Two-Factor-Authentication (2FA)

iFACTS offer a module for 2 factor authentication with several 2FA methods covered.

  • Azure AD – single sign on possible depending on Office 365 level
  • Moible Bank-ID – QR code/Social Security number, verify in app with fingerprint scan, facial or iris recognition, or PIN. Requires separate agreement with service provider
  • Freija OrgID – QR code/user name, verify in app with fingerprint scan, facial recognition, or PIN. Requires separate agreement with service provider
  • User & Password + 2FA with SMS – Sign in with username and password + One time code.
  • User & Password + 2FA with Authenticator app – Sign in using a mobile phone with fingerprint scan, facial or iris recognition, or PIN.
  • SITHS – Only for organizations withing Swedish health care. Requires separate agreement with service provider.

API - Integration

iFACTS External API is used both by iFACTS and third-party integrators to allow external applications querying and posting data to iFACTS installations.

Only registered client apps can access the API.

The API is versioned to minimizing risk of introducing breaking changes for existing users of the API when adding new functionality.

Every API client is associated with an application user allowing permission checks, change- and audit logging to be carried out just as if the associated user would act in the system through the normal application UI.

Technology

  • .NET Core API Controllers
    • RESTful web API
  • Documentation: Swagger / Open API
  • API Versioning
  • Authentication
    • OAuth2 Authentication using an Identity Provider
    • OpenID Connect (oicd)
    • API Key Authentication
  • Authorization
    • Impersonates dedicated user configurable in the application
    • Permissions, logging and auditing work just as if the user would have acted in the application

The system is by standard not dependent on fetching information from any external systems. The system can, if needed, be delivered with connections to a few externa data sources and services. Communication with external systems is regulated by the external systems available protocols. Current connections are using web service requests (REST or SOAP).

Examples of external connections:

  • Agresso: Invoicing (REST, XML)
  • Biznode: Vehicle data (REST, JSON)
  • ECB: Exchange rates (REST, XML)
  • FASS: Medical product data (REST, XML)
  • Infotorget: Person and organization data (SOAP, XML)
  • Multivers: Claim transactions (FTP, CSV)
  • Transportstyrelsen: Vehicle data (FTP, XML-like)
  • Visma: Payment transactions and customer data (FTP, XML)

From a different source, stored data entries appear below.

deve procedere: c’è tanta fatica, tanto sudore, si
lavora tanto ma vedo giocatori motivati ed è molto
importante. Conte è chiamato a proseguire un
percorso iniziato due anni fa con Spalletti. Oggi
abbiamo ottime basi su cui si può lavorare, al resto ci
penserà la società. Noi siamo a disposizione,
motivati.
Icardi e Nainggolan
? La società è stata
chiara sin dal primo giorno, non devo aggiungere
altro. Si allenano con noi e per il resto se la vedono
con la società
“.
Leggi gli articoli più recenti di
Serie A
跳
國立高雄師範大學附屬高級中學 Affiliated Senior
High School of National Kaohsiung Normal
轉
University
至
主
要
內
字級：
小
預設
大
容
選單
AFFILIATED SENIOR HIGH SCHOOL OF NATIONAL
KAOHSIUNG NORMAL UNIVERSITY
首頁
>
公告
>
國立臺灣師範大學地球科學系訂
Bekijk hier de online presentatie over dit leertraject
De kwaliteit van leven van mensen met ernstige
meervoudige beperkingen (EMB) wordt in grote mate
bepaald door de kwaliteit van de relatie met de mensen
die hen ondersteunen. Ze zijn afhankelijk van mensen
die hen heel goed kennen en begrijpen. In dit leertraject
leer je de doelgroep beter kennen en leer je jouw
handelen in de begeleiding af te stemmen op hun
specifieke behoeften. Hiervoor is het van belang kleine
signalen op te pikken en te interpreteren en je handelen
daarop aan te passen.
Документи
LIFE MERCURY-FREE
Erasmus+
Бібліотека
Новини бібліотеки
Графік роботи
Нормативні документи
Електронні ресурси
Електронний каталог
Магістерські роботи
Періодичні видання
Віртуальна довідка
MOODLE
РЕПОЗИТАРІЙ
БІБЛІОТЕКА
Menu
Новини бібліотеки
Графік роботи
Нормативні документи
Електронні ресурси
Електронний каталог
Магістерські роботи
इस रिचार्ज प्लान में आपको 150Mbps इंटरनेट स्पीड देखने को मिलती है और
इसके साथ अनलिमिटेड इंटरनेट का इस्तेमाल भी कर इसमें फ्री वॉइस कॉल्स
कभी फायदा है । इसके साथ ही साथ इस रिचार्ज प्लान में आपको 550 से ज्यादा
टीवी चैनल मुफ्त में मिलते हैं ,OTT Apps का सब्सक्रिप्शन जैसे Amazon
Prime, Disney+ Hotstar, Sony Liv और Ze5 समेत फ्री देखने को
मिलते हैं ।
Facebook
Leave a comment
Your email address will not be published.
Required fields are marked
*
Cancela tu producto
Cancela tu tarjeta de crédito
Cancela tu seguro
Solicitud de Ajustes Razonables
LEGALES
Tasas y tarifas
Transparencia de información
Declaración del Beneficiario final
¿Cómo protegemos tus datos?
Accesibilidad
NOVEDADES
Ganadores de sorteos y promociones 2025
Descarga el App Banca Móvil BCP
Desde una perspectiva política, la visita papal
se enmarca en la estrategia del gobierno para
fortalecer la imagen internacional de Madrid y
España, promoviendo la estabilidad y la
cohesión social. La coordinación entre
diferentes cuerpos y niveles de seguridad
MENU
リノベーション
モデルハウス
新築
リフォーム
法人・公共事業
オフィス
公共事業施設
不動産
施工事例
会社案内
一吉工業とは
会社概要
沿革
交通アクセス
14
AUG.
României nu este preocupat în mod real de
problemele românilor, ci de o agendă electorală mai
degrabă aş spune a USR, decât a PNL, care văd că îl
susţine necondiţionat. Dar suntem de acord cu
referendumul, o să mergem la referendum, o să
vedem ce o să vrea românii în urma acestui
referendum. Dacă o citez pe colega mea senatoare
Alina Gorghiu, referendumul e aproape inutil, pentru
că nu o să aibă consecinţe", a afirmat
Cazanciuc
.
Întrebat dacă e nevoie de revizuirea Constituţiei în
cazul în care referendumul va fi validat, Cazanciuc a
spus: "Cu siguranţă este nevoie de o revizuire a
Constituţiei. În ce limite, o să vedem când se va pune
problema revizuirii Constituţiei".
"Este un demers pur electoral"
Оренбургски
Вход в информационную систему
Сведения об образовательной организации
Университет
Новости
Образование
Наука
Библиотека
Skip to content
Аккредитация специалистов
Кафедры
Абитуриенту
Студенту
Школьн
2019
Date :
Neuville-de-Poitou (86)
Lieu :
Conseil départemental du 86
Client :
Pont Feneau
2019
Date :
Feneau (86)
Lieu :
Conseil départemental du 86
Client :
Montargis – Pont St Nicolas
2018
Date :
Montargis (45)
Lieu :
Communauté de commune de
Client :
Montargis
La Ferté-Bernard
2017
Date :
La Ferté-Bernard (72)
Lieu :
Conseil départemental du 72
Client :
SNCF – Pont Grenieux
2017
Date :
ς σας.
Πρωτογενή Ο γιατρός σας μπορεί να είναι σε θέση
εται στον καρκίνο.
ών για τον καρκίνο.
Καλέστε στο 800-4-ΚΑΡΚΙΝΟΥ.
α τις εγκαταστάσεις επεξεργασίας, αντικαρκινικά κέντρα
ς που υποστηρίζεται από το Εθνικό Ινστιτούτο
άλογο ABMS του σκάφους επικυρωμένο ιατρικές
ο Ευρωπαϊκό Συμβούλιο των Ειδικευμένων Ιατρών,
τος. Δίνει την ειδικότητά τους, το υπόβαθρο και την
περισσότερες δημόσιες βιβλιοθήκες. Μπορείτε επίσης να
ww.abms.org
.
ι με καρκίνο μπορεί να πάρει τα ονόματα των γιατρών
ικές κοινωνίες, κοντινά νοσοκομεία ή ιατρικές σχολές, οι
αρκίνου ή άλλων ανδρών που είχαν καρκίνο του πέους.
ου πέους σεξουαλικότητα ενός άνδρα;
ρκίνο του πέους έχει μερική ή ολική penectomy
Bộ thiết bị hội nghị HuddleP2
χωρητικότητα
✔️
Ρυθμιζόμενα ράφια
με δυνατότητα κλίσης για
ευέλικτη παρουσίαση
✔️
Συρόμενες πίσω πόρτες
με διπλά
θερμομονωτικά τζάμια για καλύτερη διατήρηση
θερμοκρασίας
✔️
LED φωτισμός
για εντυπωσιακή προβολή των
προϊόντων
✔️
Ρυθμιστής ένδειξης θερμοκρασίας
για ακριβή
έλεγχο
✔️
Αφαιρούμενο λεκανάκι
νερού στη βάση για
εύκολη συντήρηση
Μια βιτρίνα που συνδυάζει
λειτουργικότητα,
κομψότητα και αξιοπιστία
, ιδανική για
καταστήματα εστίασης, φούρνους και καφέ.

The API gives data and system functions for the systems available modules.

Access to the external API is regulated on two levels:

  • API key. Every external service is given a unique API key that is used for access. The key makes it possible to monitor the integration and revert the key when needed without affecting other services.
  • Every API key is connected to a specific user in the system. The user for each service is only given a minimum of permissions required to run the service. System activities that is done via the API is logged the same way as when a user manually does something in the system.

Integrations that communicate with external services for the IFACTS application or scheduled jobs are configured as external modules. The integrations can be configured on demand without affecting the rest of the system.

Integrations followed a predefined interface and all data is verified against a specification. When an error occurs, the transaction is rollbacked and the error is logged.